- Your goal
Scan the records beneath this line for the line holding "htop (monitoring process)" and the line holding "127.0.0.1 localhost", then transcribe exactly those two and all lines between.

═════ Input records ═════

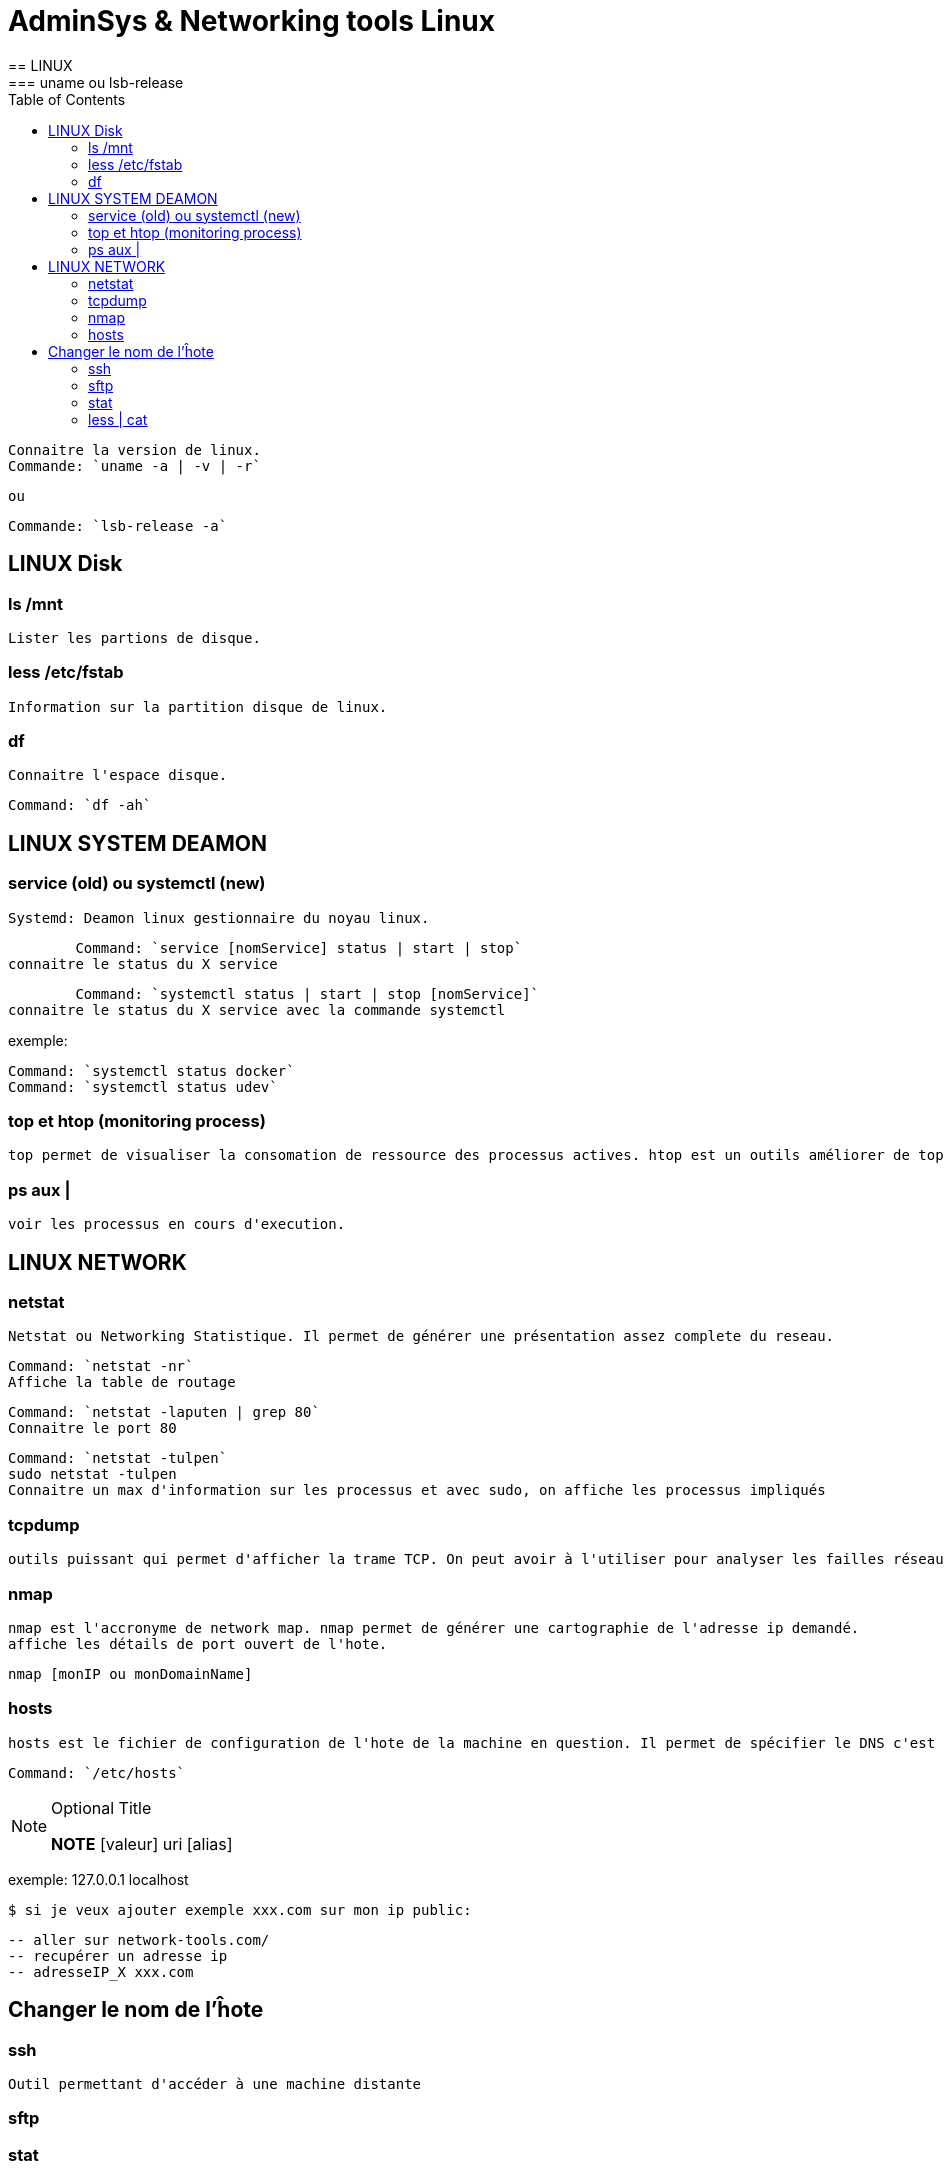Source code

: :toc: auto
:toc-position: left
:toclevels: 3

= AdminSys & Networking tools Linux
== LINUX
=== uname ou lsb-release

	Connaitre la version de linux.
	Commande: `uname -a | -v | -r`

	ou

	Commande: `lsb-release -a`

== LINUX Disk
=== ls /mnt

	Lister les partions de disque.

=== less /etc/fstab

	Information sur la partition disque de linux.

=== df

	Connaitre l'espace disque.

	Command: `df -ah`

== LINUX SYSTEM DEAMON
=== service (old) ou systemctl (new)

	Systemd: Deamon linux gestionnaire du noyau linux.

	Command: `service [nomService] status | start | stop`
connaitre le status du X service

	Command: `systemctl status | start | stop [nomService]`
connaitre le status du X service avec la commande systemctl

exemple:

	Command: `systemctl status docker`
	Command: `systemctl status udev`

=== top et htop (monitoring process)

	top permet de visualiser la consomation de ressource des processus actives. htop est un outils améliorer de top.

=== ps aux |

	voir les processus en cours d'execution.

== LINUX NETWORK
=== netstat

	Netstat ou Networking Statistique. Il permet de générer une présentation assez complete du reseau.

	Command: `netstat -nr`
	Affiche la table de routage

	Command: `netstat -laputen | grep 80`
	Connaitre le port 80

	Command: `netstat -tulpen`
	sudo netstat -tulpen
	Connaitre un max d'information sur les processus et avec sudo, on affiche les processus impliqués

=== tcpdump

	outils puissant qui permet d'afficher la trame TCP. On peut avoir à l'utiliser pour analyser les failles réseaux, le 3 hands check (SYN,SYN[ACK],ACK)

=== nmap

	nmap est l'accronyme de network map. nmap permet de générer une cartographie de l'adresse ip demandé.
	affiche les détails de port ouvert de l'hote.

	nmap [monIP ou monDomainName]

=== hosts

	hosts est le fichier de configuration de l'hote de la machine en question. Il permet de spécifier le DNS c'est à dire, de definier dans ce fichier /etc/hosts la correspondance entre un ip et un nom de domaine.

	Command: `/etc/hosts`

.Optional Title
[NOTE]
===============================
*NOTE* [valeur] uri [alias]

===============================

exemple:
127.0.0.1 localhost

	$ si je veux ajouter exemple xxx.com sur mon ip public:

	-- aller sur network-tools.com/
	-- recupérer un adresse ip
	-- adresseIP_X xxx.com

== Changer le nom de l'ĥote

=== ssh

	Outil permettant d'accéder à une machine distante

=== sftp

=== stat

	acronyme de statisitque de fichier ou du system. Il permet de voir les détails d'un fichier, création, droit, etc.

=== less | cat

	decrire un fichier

═════
═════ Input records ═════

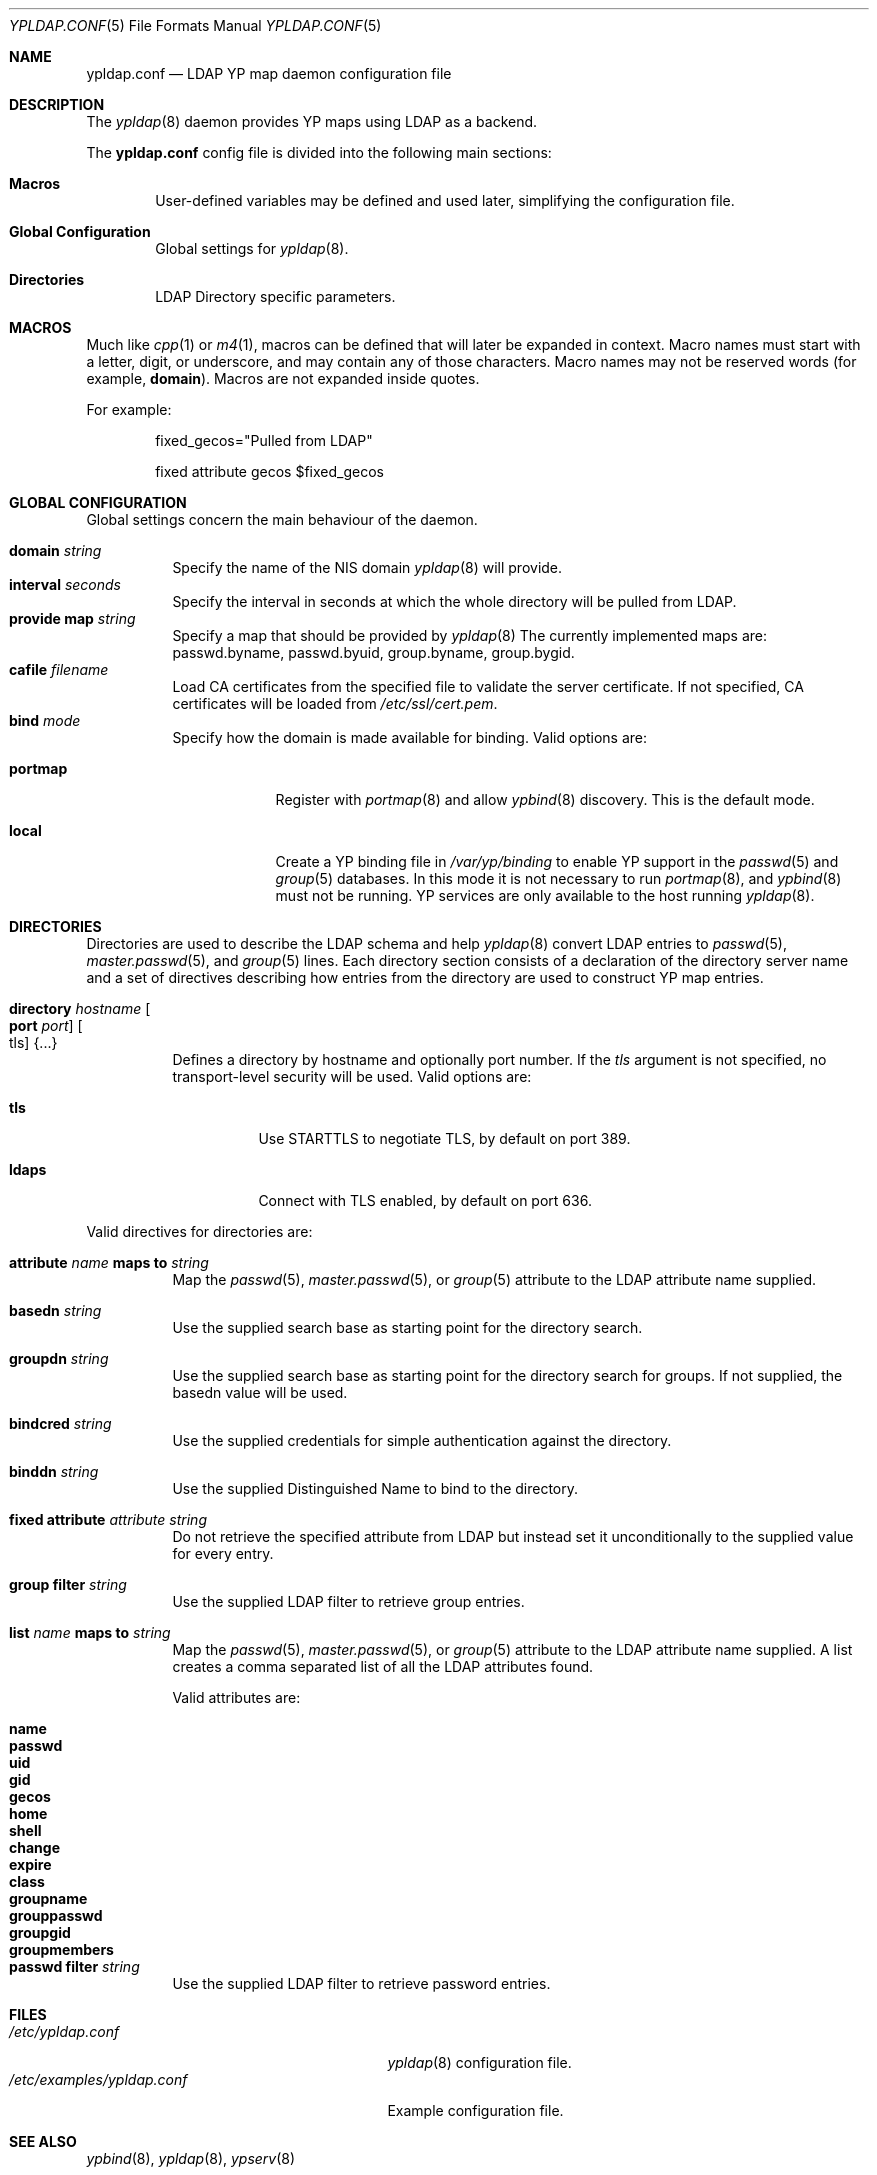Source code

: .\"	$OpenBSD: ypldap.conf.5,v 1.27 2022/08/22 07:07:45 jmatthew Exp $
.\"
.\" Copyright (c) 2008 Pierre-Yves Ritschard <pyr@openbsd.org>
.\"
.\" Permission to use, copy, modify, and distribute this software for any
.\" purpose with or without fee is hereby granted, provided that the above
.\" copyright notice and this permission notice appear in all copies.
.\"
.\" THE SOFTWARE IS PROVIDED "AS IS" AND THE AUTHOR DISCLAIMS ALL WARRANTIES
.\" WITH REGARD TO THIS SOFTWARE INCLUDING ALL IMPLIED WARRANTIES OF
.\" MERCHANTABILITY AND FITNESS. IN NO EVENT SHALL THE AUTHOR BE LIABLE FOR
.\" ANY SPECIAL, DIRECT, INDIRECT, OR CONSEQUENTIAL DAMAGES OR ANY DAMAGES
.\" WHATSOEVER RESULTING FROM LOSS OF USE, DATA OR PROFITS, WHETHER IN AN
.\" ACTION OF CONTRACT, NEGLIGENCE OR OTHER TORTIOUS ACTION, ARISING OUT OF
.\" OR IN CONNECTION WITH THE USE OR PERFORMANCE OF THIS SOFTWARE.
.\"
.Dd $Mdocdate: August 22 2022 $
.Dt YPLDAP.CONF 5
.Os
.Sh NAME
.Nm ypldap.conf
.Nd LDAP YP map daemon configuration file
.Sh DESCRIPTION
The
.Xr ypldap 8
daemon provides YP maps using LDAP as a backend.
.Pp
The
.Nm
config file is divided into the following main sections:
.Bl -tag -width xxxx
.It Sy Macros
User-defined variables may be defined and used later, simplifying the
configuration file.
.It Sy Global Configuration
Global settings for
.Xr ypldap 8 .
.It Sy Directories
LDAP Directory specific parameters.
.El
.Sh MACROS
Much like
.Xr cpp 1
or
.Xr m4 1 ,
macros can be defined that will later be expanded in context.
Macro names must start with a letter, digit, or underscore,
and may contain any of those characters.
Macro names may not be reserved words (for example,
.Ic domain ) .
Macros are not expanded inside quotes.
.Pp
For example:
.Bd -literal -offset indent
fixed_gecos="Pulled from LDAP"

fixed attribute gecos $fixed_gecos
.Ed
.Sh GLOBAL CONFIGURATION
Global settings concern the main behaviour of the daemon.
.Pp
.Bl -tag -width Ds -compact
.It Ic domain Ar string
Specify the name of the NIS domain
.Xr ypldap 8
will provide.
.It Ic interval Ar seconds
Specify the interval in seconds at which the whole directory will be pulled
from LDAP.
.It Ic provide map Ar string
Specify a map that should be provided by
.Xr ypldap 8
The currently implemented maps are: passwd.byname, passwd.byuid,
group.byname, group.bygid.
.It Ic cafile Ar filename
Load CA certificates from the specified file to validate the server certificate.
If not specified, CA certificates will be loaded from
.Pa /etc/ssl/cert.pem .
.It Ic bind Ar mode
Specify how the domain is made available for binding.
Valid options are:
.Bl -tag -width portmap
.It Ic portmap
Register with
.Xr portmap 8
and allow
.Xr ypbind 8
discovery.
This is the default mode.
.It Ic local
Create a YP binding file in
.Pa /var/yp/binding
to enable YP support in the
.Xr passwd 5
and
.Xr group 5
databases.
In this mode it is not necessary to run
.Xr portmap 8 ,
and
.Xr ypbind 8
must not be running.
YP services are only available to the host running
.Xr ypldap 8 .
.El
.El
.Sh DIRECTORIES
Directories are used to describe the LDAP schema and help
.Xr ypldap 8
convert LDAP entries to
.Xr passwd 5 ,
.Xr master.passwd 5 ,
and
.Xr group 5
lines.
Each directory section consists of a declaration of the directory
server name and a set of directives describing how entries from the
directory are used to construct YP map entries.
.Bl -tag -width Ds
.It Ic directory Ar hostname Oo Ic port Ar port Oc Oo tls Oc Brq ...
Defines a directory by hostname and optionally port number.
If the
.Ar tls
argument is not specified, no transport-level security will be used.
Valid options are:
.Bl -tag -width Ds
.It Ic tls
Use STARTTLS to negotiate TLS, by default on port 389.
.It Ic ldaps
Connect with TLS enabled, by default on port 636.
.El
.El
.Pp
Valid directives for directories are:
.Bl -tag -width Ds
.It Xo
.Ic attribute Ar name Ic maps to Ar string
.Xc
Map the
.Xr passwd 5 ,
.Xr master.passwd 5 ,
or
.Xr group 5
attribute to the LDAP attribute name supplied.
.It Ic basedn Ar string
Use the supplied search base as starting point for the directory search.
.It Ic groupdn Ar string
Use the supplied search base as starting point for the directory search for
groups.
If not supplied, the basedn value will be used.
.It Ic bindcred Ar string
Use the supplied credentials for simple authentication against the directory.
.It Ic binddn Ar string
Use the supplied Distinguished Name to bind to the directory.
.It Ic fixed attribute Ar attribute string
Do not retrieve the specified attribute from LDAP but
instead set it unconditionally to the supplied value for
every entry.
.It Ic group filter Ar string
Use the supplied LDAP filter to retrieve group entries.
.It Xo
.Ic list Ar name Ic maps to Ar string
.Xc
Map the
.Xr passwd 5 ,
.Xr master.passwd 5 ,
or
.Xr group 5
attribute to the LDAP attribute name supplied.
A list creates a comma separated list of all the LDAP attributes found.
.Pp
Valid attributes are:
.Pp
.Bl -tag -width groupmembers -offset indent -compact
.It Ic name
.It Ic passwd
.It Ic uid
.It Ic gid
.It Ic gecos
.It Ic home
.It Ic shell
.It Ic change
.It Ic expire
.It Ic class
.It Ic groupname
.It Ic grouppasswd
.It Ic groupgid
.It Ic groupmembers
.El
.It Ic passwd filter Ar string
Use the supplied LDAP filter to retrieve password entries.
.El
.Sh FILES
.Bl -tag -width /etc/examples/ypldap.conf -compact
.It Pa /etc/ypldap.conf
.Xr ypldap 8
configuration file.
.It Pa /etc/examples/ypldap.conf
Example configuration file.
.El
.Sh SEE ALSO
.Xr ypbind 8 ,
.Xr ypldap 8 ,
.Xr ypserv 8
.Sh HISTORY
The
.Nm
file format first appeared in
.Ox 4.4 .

═════

- Your solution
=== top et htop (monitoring process)

	top permet de visualiser la consomation de ressource des processus actives. htop est un outils améliorer de top.

=== ps aux |

	voir les processus en cours d'execution.

== LINUX NETWORK
=== netstat

	Netstat ou Networking Statistique. Il permet de générer une présentation assez complete du reseau.

	Command: `netstat -nr`
	Affiche la table de routage

	Command: `netstat -laputen | grep 80`
	Connaitre le port 80

	Command: `netstat -tulpen`
	sudo netstat -tulpen
	Connaitre un max d'information sur les processus et avec sudo, on affiche les processus impliqués

=== tcpdump

	outils puissant qui permet d'afficher la trame TCP. On peut avoir à l'utiliser pour analyser les failles réseaux, le 3 hands check (SYN,SYN[ACK],ACK)

=== nmap

	nmap est l'accronyme de network map. nmap permet de générer une cartographie de l'adresse ip demandé.
	affiche les détails de port ouvert de l'hote.

	nmap [monIP ou monDomainName]

=== hosts

	hosts est le fichier de configuration de l'hote de la machine en question. Il permet de spécifier le DNS c'est à dire, de definier dans ce fichier /etc/hosts la correspondance entre un ip et un nom de domaine.

	Command: `/etc/hosts`

.Optional Title
[NOTE]
===============================
*NOTE* [valeur] uri [alias]

===============================

exemple:
127.0.0.1 localhost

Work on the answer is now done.